Another Labor Day is upon us, and the whump sound of car trunks closing carries through the air as one family after another wraps up another season at the Jersey Shore. Oh, it’s not over completely, as used to be the case, but kids and teens have to head back to school and college, if they haven’t already.
In the fifties and sixties, before the concept of a “shoulder season,” the towns emptied by mid-afternoon on Labor Day and just about everything closed up for the season. With most of their young workers now absent and unavailable, businesses had no choice but to close up. Senior bus tours during the 70′s first started the season extension, meaning a few restaurants and boardwalk stores stayed open, with some restaurants offering special tour deals.
Morey’s Piers and other businesses started importing foreign labor to work during spring and fall, when American students were back in school. This was one of the biggest factors in enabling the shoulder seasons to survive.
I equate seasons with tides, so to speak. Summer represents high tide and winter stands for low tide, that less-than-desirable time for water enthusiasts of all types. Spring depicts an incoming tide in my mind, whereas autumn conjures up an outgoing tide.

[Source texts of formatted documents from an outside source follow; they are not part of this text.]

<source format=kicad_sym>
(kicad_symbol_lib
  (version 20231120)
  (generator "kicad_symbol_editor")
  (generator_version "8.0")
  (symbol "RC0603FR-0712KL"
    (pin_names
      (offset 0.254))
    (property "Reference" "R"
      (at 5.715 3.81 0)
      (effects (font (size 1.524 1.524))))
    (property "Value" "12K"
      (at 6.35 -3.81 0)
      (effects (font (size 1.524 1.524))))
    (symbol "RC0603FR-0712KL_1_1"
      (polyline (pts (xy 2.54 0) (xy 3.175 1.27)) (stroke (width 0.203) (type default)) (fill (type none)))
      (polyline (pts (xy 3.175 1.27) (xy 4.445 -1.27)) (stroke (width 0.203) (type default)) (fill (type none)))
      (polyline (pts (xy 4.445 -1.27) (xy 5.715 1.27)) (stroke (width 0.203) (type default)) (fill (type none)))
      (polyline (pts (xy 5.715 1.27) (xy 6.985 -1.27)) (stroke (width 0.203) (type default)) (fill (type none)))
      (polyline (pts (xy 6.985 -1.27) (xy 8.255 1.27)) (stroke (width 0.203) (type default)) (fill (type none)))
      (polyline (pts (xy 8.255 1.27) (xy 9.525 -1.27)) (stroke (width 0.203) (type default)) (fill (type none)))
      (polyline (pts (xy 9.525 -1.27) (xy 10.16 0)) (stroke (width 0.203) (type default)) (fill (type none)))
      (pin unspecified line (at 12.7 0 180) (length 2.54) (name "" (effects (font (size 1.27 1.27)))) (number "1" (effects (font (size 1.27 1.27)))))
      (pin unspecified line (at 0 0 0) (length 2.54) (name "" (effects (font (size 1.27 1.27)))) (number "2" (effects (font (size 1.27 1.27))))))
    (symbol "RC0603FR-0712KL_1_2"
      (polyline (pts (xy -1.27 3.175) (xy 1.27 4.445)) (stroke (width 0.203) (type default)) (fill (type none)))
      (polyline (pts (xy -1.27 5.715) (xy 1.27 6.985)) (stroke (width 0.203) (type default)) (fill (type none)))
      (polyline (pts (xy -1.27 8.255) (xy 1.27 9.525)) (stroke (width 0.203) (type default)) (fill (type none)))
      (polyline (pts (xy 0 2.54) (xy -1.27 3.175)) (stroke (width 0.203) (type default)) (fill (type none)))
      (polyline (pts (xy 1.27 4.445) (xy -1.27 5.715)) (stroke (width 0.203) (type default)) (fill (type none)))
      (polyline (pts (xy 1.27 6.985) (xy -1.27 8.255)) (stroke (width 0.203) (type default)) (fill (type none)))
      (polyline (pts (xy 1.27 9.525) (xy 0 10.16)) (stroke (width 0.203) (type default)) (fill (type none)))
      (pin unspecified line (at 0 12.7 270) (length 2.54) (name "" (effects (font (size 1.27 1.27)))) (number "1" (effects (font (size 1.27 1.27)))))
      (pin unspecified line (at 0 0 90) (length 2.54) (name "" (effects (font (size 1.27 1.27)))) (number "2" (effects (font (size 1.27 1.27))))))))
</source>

During my youth, I often looked forward to a favorable high tide, meaning one that occurred at the right time of day to use it to its advantage, whether fishing, swimming, boating, or surfing. Fishing always seemed better on an incoming tide, and swimming in the bay pretty much required a high tide. Even surfing seemed to improve on an incoming tide.
Whenever it was that I had my eight-foot pram, I kept it tied to some pilings about twenty feet or so from the bulkhead, so going out in the boat required a tide high enough to swim to the boat. I also had to bring the boat over to the bulkhead to put on the mighty three-horse engine, something nearly impossible during a low tide event.

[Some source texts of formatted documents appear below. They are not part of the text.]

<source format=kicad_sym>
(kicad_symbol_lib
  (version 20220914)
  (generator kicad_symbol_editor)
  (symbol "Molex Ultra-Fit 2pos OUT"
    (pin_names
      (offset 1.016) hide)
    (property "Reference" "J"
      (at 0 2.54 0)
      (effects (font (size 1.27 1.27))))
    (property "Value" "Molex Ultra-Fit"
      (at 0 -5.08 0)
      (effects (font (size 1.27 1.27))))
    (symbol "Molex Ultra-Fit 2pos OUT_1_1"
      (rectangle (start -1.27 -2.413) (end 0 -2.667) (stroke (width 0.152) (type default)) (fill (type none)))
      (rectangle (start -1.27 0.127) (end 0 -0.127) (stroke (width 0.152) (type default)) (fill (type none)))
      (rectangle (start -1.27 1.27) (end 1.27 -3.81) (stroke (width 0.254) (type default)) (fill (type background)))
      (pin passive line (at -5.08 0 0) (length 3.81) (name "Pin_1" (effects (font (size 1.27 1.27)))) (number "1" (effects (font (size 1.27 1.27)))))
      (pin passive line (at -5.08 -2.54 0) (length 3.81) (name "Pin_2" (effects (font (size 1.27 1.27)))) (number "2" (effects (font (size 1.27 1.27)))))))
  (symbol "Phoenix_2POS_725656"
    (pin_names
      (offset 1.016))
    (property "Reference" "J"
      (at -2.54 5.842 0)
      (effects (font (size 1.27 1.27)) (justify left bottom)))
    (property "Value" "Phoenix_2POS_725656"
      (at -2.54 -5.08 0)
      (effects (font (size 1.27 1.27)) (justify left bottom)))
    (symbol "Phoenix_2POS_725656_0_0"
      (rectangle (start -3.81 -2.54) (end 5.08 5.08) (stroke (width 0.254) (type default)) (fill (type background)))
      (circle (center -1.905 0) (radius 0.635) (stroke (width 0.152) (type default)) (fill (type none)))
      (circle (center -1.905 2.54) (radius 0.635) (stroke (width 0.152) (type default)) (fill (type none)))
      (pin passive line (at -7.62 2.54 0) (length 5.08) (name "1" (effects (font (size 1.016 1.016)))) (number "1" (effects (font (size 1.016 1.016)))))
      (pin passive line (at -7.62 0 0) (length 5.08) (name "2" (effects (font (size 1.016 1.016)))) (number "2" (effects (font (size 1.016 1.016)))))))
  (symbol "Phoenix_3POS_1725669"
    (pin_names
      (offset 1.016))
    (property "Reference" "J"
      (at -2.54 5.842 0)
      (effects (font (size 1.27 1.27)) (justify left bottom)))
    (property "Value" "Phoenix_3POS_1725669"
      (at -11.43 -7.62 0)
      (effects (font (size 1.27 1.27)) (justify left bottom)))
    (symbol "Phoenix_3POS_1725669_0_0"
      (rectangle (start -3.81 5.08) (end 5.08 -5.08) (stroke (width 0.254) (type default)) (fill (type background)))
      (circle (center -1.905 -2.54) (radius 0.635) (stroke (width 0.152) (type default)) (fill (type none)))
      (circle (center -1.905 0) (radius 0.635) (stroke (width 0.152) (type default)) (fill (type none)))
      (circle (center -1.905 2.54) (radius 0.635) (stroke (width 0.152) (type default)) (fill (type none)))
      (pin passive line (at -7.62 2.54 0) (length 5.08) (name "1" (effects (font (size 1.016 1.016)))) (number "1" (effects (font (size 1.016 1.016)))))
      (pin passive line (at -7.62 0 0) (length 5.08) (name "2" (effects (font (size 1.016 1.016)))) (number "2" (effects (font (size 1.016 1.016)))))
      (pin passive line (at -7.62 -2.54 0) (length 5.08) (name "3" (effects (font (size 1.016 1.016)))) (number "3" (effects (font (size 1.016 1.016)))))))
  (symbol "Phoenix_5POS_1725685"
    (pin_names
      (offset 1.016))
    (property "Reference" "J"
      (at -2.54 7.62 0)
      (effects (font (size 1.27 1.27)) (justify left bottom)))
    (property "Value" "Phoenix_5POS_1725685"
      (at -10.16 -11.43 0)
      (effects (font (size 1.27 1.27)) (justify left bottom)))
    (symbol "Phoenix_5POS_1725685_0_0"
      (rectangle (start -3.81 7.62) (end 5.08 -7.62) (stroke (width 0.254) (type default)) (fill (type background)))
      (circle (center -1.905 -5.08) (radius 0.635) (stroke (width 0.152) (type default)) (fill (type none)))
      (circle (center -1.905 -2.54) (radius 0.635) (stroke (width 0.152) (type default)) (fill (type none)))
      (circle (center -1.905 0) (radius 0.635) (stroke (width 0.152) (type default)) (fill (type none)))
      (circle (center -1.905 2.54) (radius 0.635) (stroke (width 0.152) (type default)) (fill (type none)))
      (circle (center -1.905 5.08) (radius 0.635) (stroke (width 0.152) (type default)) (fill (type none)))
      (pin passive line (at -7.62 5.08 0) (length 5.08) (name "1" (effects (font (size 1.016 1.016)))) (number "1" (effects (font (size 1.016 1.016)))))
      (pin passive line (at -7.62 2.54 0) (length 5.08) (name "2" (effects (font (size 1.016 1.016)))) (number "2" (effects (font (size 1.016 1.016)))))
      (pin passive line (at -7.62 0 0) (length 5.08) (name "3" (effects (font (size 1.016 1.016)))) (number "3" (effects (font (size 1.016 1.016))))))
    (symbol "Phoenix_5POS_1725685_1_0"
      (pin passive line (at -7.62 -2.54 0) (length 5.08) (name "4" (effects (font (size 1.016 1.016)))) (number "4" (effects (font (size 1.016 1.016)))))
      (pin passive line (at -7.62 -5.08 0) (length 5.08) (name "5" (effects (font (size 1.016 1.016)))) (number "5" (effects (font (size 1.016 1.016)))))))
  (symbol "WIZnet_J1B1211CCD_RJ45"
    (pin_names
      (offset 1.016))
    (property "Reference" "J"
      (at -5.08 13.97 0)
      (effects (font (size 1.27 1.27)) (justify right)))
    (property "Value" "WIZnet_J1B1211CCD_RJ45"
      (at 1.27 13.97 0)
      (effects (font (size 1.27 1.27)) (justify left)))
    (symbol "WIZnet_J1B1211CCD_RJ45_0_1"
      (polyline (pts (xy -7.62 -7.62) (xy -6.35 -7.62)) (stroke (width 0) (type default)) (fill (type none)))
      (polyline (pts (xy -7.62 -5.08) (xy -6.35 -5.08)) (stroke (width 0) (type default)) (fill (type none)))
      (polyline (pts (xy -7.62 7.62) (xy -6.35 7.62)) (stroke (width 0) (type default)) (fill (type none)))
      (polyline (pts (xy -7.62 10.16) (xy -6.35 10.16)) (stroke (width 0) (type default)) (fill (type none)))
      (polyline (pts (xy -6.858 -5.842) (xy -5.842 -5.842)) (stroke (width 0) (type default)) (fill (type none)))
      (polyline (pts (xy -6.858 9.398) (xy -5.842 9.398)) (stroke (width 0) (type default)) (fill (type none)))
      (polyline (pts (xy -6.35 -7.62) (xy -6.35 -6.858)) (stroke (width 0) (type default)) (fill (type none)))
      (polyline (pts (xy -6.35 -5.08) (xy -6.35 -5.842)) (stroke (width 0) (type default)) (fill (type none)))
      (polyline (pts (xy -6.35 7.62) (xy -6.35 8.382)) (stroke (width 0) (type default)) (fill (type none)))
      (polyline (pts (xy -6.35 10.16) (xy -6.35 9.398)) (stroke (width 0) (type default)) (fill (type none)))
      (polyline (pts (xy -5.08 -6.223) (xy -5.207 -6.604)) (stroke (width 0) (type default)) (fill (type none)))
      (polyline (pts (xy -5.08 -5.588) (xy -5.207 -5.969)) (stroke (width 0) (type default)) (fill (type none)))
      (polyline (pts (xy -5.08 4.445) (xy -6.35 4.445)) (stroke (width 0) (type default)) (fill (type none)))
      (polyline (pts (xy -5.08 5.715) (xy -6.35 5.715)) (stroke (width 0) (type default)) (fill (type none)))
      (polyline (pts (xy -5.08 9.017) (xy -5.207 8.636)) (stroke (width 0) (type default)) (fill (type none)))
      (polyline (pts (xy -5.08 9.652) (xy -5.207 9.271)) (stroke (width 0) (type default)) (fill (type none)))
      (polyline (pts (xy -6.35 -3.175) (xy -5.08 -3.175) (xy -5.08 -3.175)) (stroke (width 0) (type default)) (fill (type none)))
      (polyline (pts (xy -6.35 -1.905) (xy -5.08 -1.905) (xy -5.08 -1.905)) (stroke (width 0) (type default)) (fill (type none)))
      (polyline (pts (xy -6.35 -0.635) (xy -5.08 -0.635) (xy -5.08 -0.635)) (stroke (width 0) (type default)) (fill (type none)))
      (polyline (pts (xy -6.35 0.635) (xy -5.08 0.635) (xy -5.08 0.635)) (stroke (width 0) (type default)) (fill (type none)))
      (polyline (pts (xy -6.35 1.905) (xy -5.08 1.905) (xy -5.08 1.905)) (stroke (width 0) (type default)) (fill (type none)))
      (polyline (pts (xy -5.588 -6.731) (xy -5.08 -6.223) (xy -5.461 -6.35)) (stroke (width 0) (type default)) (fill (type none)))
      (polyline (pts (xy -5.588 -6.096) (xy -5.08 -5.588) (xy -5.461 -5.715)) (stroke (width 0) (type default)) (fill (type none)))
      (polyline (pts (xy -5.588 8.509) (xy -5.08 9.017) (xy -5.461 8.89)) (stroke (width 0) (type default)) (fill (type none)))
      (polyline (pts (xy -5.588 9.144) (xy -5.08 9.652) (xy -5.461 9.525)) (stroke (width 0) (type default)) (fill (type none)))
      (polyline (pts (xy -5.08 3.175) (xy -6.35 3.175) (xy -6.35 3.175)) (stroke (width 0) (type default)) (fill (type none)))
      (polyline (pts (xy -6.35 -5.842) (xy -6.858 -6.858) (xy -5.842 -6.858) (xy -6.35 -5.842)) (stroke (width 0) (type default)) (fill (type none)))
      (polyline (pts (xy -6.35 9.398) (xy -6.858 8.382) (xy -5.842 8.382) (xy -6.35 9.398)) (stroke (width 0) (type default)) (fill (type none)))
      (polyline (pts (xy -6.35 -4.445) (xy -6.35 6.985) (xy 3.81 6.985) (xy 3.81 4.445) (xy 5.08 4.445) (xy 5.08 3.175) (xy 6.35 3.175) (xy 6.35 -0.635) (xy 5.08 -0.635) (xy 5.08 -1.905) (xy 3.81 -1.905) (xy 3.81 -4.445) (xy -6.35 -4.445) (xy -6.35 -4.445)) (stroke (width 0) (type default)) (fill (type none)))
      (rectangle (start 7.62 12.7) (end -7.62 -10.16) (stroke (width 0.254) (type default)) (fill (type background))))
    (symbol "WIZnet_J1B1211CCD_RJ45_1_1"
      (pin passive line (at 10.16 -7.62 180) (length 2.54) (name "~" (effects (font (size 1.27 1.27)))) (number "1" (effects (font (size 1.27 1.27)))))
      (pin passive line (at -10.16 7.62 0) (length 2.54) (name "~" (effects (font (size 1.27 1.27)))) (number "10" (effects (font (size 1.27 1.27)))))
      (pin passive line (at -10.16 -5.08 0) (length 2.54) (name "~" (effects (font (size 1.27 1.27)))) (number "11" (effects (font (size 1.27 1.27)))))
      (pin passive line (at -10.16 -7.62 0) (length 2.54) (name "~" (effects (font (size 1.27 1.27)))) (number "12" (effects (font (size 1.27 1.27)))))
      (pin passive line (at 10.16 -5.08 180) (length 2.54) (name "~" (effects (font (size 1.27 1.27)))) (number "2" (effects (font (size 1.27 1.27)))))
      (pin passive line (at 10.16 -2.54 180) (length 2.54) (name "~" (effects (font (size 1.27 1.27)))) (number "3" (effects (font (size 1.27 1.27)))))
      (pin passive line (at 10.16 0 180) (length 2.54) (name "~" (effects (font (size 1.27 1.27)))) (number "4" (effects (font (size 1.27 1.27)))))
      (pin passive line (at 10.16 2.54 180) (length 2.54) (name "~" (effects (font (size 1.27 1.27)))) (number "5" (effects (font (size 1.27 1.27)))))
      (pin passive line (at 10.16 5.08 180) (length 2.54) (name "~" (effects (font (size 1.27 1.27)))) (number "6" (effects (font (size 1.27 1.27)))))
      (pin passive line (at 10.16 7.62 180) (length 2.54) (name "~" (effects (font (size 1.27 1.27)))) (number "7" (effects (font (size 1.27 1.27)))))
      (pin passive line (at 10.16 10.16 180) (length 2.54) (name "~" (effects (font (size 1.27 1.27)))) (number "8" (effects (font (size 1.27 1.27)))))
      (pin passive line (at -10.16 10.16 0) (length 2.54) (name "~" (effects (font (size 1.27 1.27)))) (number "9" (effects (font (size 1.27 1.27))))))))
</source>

Low tides seemed depressing, and the shallow water in the bay got all mucky with lots of that seaweed that you can’t pop. It’s like wet paper. Marsh gas also escapes during low tides. Low tides at the beach are good for building mud castles and such, but that’s about it. I still hate low tides.

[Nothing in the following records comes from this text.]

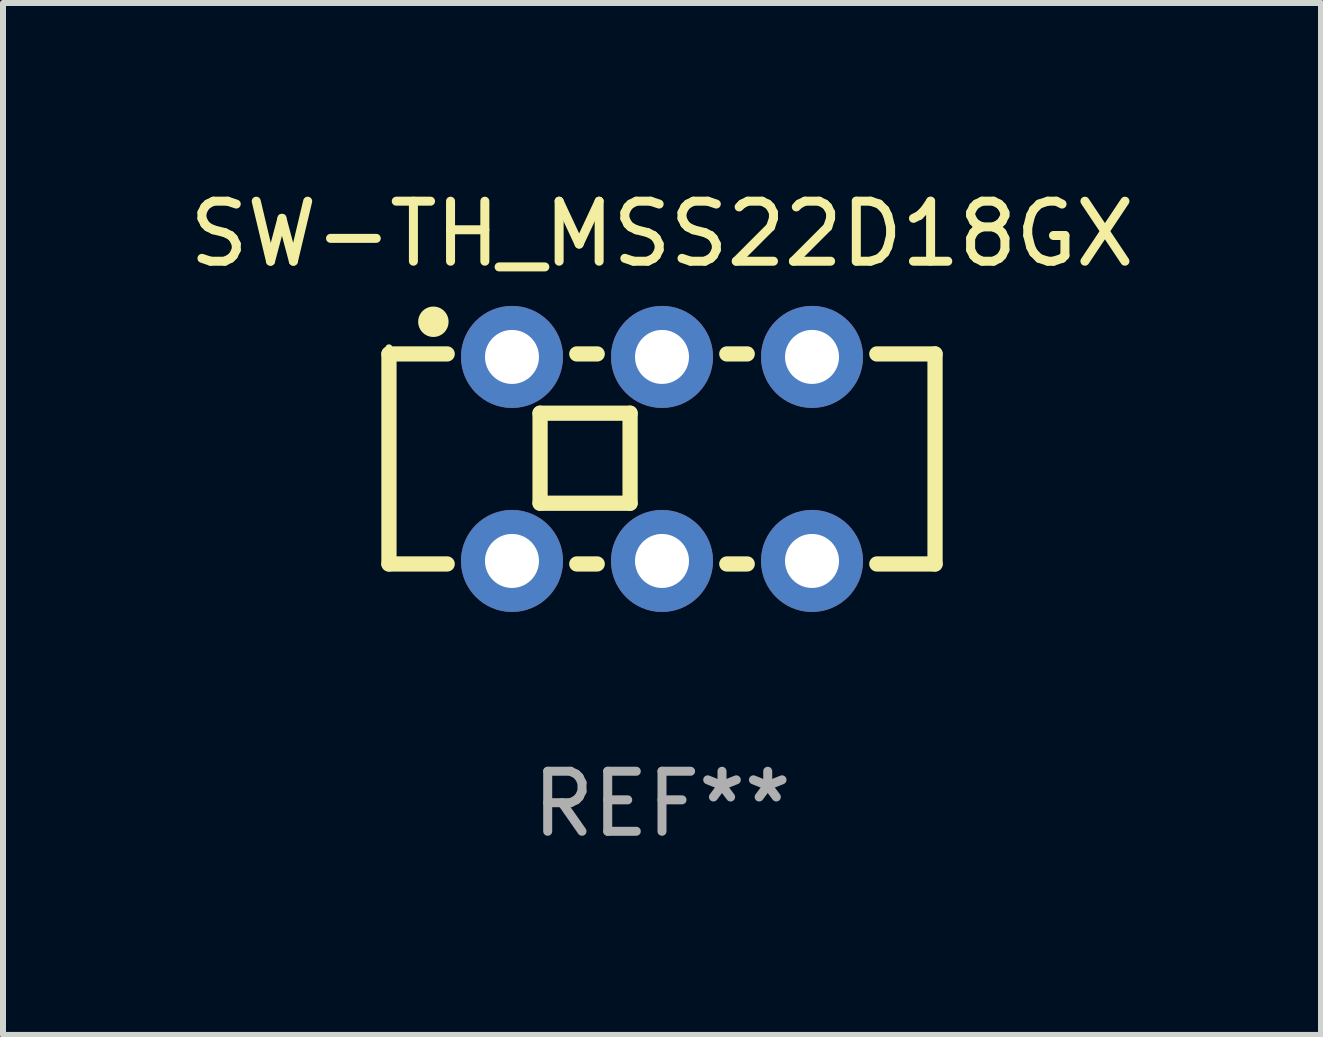
<source format=kicad_pcb>
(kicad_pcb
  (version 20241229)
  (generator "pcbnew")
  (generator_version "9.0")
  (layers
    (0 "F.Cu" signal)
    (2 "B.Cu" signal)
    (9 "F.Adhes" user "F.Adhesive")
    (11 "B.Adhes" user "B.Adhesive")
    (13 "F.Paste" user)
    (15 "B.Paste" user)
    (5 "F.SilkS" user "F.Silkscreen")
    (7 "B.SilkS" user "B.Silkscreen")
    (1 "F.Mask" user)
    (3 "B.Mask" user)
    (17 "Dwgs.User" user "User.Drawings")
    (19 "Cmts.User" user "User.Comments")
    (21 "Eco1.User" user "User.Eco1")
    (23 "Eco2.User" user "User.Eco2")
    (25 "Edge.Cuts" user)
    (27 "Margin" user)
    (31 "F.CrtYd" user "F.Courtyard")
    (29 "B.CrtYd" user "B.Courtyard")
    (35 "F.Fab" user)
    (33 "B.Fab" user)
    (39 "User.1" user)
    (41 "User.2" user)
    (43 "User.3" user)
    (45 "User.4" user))
  (footprint "SW-TH_MSS22D18GX"
    (layer "F.Cu")
    (at 7.982 4.598)
    (property "Reference" "SW-TH_MSS22D18GX" (at 0.000025 -3.75 0) (layer "F.SilkS") (effects (font (size 1 1) (thickness 0.15))))
    (attr through_hole)
    (fp_line (start -4.55 -1.75) (end -4.55 1.75) (stroke (width 0.254) (type solid)) (layer "F.SilkS"))
    (fp_line (start -4.55 -1.75) (end -3.58 -1.75) (stroke (width 0.254) (type solid)) (layer "F.SilkS"))
    (fp_line (start -4.55 1.75) (end -3.58 1.75) (stroke (width 0.254) (type solid)) (layer "F.SilkS"))
    (fp_line (start -2.032 -0.762) (end -2.032 0.738) (stroke (width 0.254) (type solid)) (layer "F.SilkS"))
    (fp_line (start -2.032 -0.762) (end -0.532 -0.762) (stroke (width 0.254) (type solid)) (layer "F.SilkS"))
    (fp_line (start -1.42 -1.75) (end -1.08 -1.75) (stroke (width 0.254) (type solid)) (layer "F.SilkS"))
    (fp_line (start -1.42 1.75) (end -1.08 1.75) (stroke (width 0.254) (type solid)) (layer "F.SilkS"))
    (fp_line (start -0.532 -0.762) (end -0.532 0.738) (stroke (width 0.254) (type solid)) (layer "F.SilkS"))
    (fp_line (start -0.532 0.738) (end -2.032 0.738) (stroke (width 0.254) (type solid)) (layer "F.SilkS"))
    (fp_line (start 1.08 -1.75) (end 1.42 -1.75) (stroke (width 0.254) (type solid)) (layer "F.SilkS"))
    (fp_line (start 1.08 1.75) (end 1.42 1.75) (stroke (width 0.254) (type solid)) (layer "F.SilkS"))
    (fp_line (start 3.58 -1.75) (end 4.55 -1.75) (stroke (width 0.254) (type solid)) (layer "F.SilkS"))
    (fp_line (start 3.58 1.75) (end 4.55 1.75) (stroke (width 0.254) (type solid)) (layer "F.SilkS"))
    (fp_line (start 4.55 -1.75) (end 4.55 1.75) (stroke (width 0.254) (type solid)) (layer "F.SilkS"))
    (fp_circle (center -4.55 -1.85) (end -4.52 -1.85) (stroke (width 0.06) (type solid)) (fill no) (layer "F.SilkS"))
    (fp_circle (center -3.81 -2.286) (end -3.683 -2.286) (stroke (width 0.254) (type solid)) (fill no) (layer "F.SilkS"))
    (fp_text user "REF**" (at 0.000025 5.75 0) (layer "F.Fab") (effects (font (size 1 1) (thickness 0.15))))
    (pad "1" thru_hole circle (at -2.5 -1.7 90) (size 1.7 1.7) (drill 0.9) (layers "*.Cu" "*.Mask"))
    (pad "2" thru_hole circle (at 0.000127 -1.7 90) (size 1.7 1.7) (drill 0.9) (layers "*.Cu" "*.Mask"))
    (pad "3" thru_hole circle (at 2.5 -1.7 90) (size 1.7 1.7) (drill 0.9) (layers "*.Cu" "*.Mask"))
    (pad "4" thru_hole circle (at -2.5 1.7 90) (size 1.7 1.7) (drill 0.9) (layers "*.Cu" "*.Mask"))
    (pad "5" thru_hole circle (at -0.000127 1.7 90) (size 1.7 1.7) (drill 0.9) (layers "*.Cu" "*.Mask"))
    (pad "6" thru_hole circle (at 2.5 1.7 90) (size 1.7 1.7) (drill 0.9) (layers "*.Cu" "*.Mask")))
  (gr_rect
    (start -3 -3)
    (end 18.964 14.197)
    (stroke (width 0.1) (type default))
    (fill no)
    (layer "Edge.Cuts")))
</source>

A lot of the fun we had back then was inspired by my friend, Rocco. Yes, Rocco first bought a serious diving mask and snorkel and talked me into getting them, also. Rocco first suggested we rent surfboards and try our hand at surfing, which we did. I’m pretty sure he was the guilty party who suggested taking the pram out the Intracoastal Waterway and circumvent the bell buoy in the ocean. I probably wouldn’t attempt it these days in an eight-foot boat, but it seemed pretty normal back then. It wasn’t, but we didn’t care. It would’ve been pretty interesting with just one person, and maybe a bit stupid with two, but with three people in that little boat it must have been pretty ridiculous!
I suggested attempting to ride our bikes backwards, sitting on the handlebars, because my uncle told me he had done it. We both mastered it, but our feat paled in comparison to what those crazy guys do these days on the BMX bikes.
Rules were a bit different back then, also, and I recall the only thing resembling life preservers were some seat cushions my parents had for a rowboat they had back in the forties. Seat cushions with straps used to be the life preservers du jour for boating. Water skiing with a ski vest was for sissies, but it eventually became prudent. The same for riding two-wheeled vehicles while not wearing a helmet. Now it seems very stupid, even on a bicycle!
We called a tide on a full moon or new moon a flood tide, which was great for both swimming and fishing. Unfortunately, after we started working on the boardwalk, the flood tide often occurred during our working hours.
Rocco and I both worked on a spiral slide on Fun Pier. He worked with me for part of the ’62 season, all of the ’63 season, and the first part of the ’64 season. In ’64 they asked me to switch over to running the old Tilt-a-Whirl, so our friend Jules, AKA Little Hazel, worked with Rocco on the slide.
The tide was always in during those times, or at least that’s how it seemed. In ’65 Rocco joined the Army, went through jump school, got sent to Germany, came back and went through Special Forces training. Right, he thought it would be fun to become a Green Beret and I just thought it was crazy. After getting my notice to go for a pre-induction physical in ’67 I dodged the draft in the Navy. The tide was obviously going out.
It ebbed after the first two years and then started its return. Rocco made it as a Green Beret, and did a couple of tours in ‘Nam. I did one tour in the brown water Navy over there. I got out in ’71 and he showed up at home with one of his army buddies. He had brought along his Norton Commando, and he let me try it out, but told me it wasn’t the same as my Vespa. He was right, and I remember the front wheel coming off the road each time I shifted, so I took it around the block and gave it back to him.
He got out a year or so later and I suppose the tide was high again for both of us, at least for awhile. Since then it’s been in and out, just the way it’s supposed to be, but I think we both still prefer the high tide.